La question des solidarités dans les luttes des différents groupes dominés a conduit à suggérer, au sujet de Black Lives Matter, qu’il « serait dommage de présenter l’oppression des Noirs et le racisme anti-noir comme des phénomènes tellement spécifiques qu’ils deviennent inaccessibles à la compréhension et, potentiellement, à la solidarité d’autres groupes opprimés » (p. 318). « Dès lors que le mouvement reprend à son compte des divisions encouragées par l’État, c’est l’ensemble des luttes antiracistes qui s’en trouvent affaiblies » (p. 320), poursuit-elle.
« Le racisme reste le principal obstacle au développement d’une conscience de classe aux États-Unis »
Enfin, le septième et dernier chapitre, « De Black Lives Matter à la libération noire », discute la place de la question raciale dans la gauche radicale américaine. Ainsi, « le racisme reste le principal obstacle au développement d’une conscience de classe aux États-Unis et si on ne s’y attaque pas, il n’y a aucun espoir de transformer radicalement ce pays », écrit-elle (p. 340-341).

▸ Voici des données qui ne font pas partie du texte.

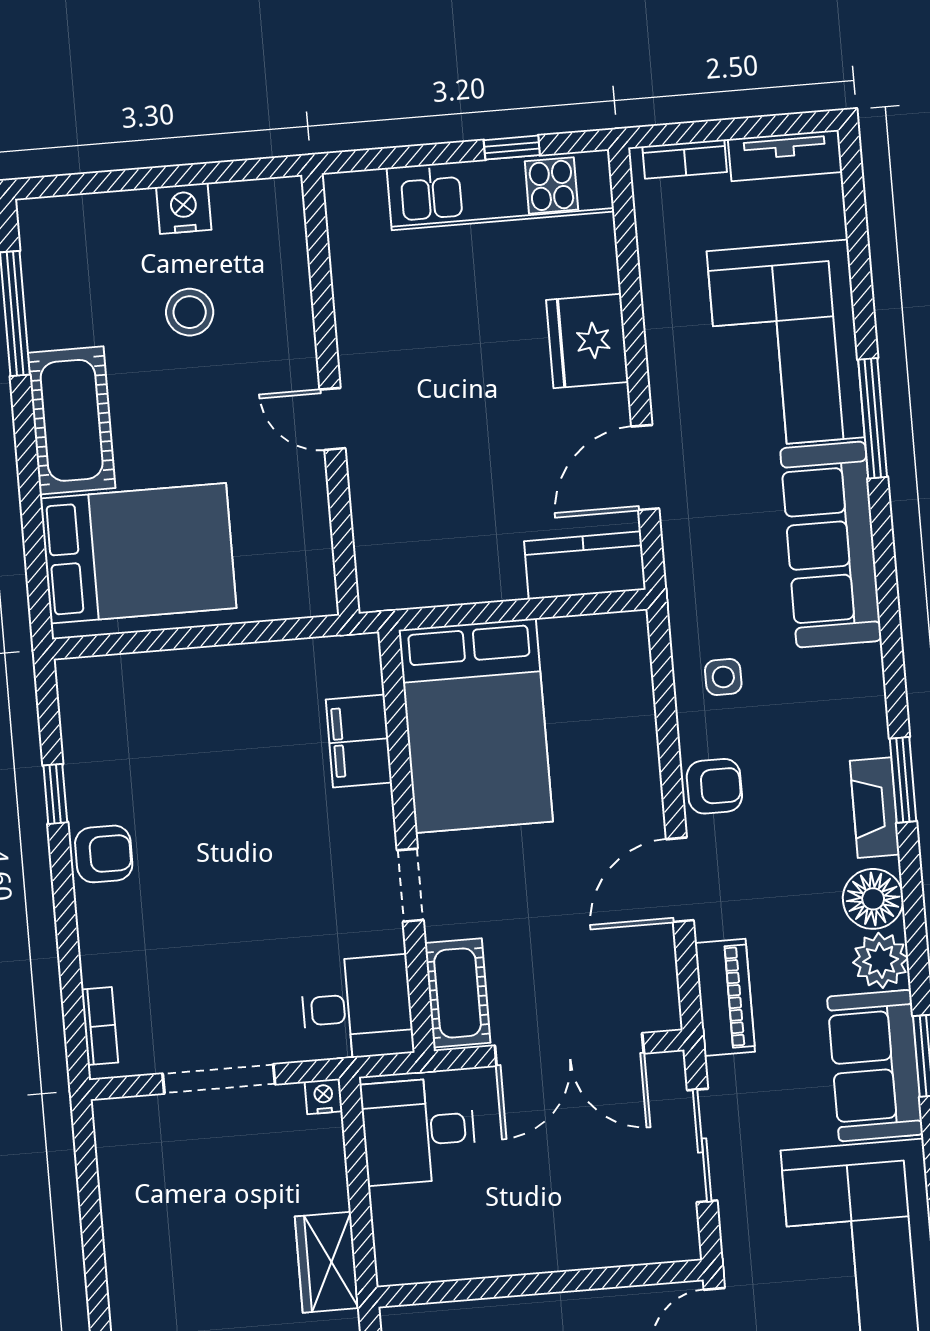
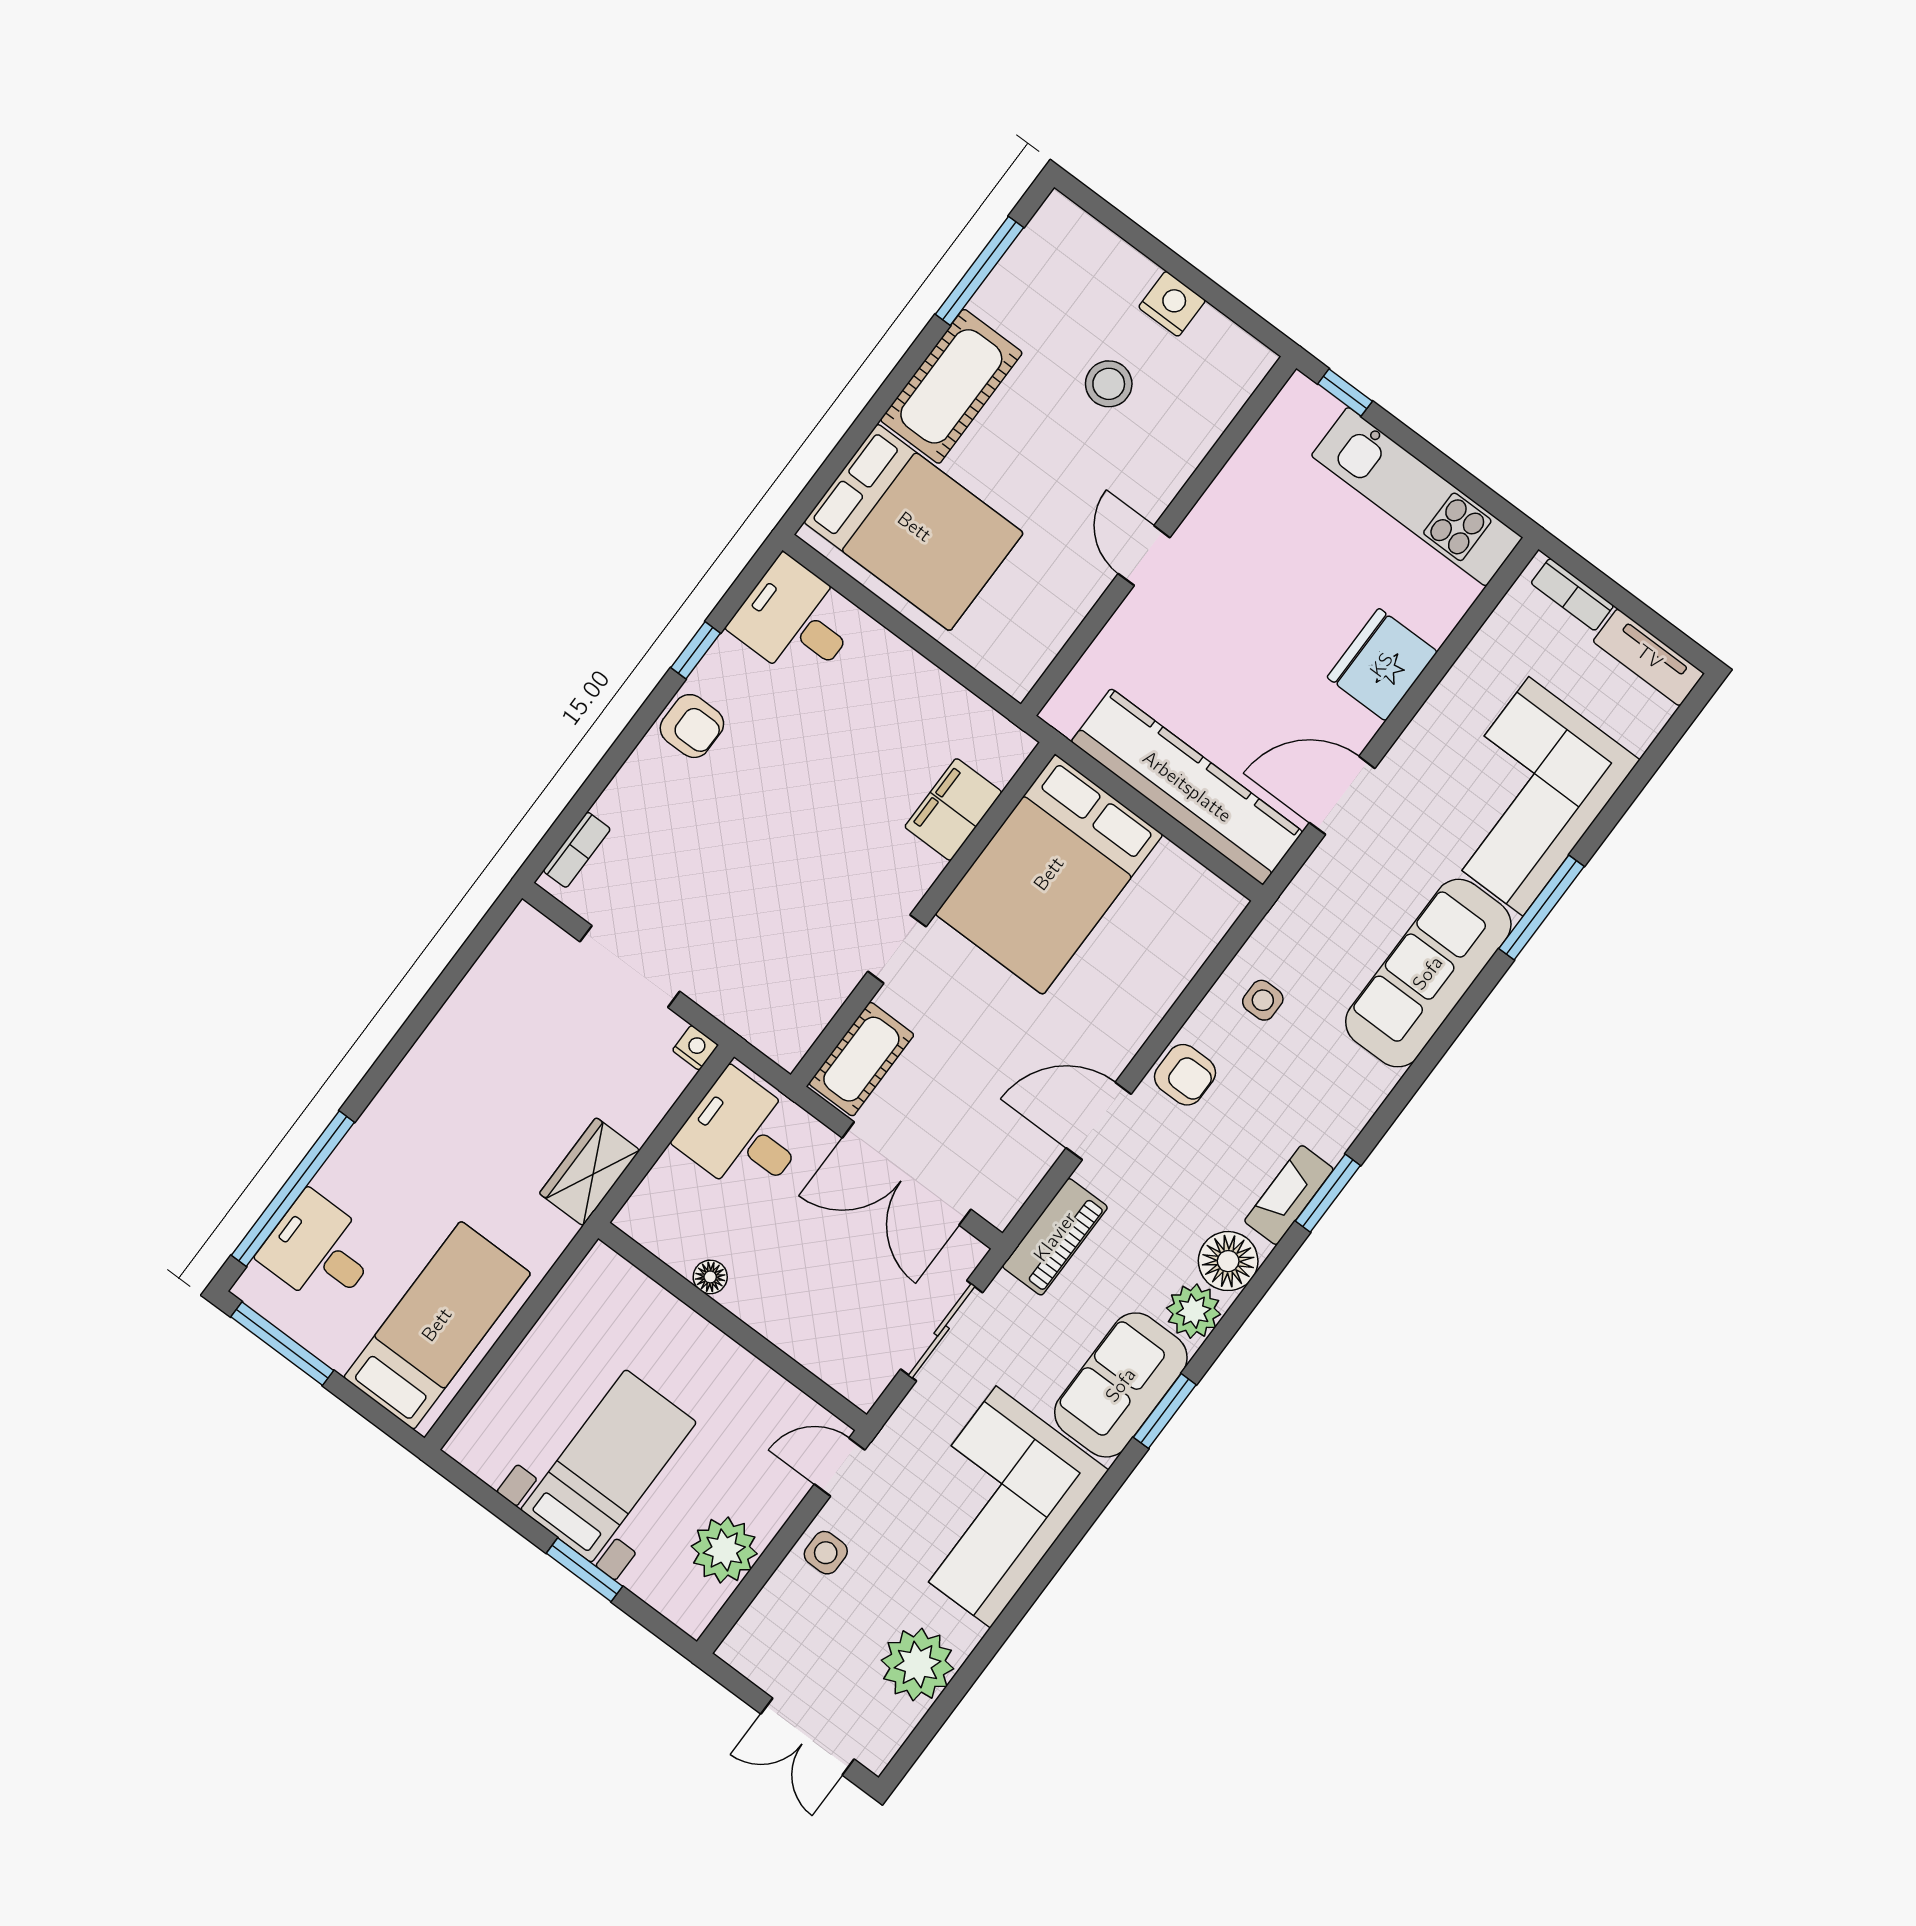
window: (512, 148) -> (1345, 392), moved
kitchen counter: (585, 565) -> (1187, 787), width x2.08, depth x1.17
desk: (357, 1008) -> (795, 621), moved, turned 180
floor lamp: (490, 1261) -> (710, 1277), added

Dans un développement sur « l’économie politique du racisme », elle montre également comment le concept de race blanche sert à masquer les disparités entre blancs et constitue un obstacle dans la construction de solidarités et d’alliances entre exploités. Enfin, utile à la lecture d’autres mouvements dans d’autres contextes et à d’autres échelles, notamment en France, Taylor revient sur le concept –réducteur selon elle– d’ « allié » dans les luttes. « Les concepts de solidarité et d’unité sont réduits au fait que quelqu’un choisisse ou non d’être un “allié”. (…) cela passe à côté du lien objectif entre les prolétaires blancs et noirs » (p. 362).
En conclusion, on comprend au travers du récit de Keeanga-Yamahtta Taylor l’extrême imbrication du racisme, du capitalisme et de la domination de classe dans la société américaine et que « les forces de l’ordre exercent leur autorité au sein d’un ordre social fondamentalement vicié » (p. 366). La prise de conscience des violences policières suscitée par Black Lives Matter est une première étape avant une « alliance avec les forces sociales capables de bloquer certains secteurs du travail ou de la production, jusqu’à satisfaction de nos revendications d’arrêt du terrorisme policier » conclut Taylor (p. 366).
L’ouvrage de Keeanga-Yamahtta Taylor est une ressource historique précieuse. Mais il est aussi une invitation bienvenue et d’autant plus nécessaire dans l’Amérique de Trump à la construction d’alliances entre des luttes diverses, mais profondément connectées.